**Extrait choisi**:
Passage du cap Horn - Vendée Globe 1992/93

« C’était un chaudron infernal » 

Ce n’est qu’en 1968, lors du Golden Globe Challenge, premier tour du monde sans escale, que des skippers s’y aventurent pendant une course. Pour les marins du Vendée Globe, c’est devenu un passage obligé. Il s’agit du troisième cap à franchir (après Bonne Espérance et Leeuwin). Pour les bizuths, c’est une curiosité, l’assurance d’un frisson qui oblige à se dépasser et à résister. Jean-Luc Van den Heede, concurrent de la première édition en 1989, raconte, dans un de ses livres*: « je dois reconnaître que j’ai tremblé. C’était un chaudron infernal, je ne mets rien au-dessus de la condition de marin ».

**Données fournies**:
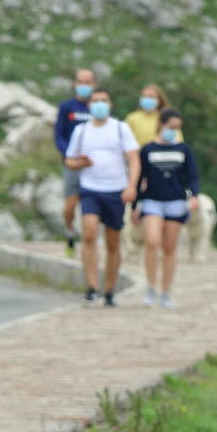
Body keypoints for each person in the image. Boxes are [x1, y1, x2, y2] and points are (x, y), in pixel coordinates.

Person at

**But de l'exercice**: D'après l'extrait sur le passage du cap Horn, en quelle année des skippers s'y sont-ils aventurés pour la première fois pendant une course ? Les lignes ci-dessus n'interviennent pas dans cet exercice.

**Résultat attendu**: En 1968, lors du Golden Globe Challenge.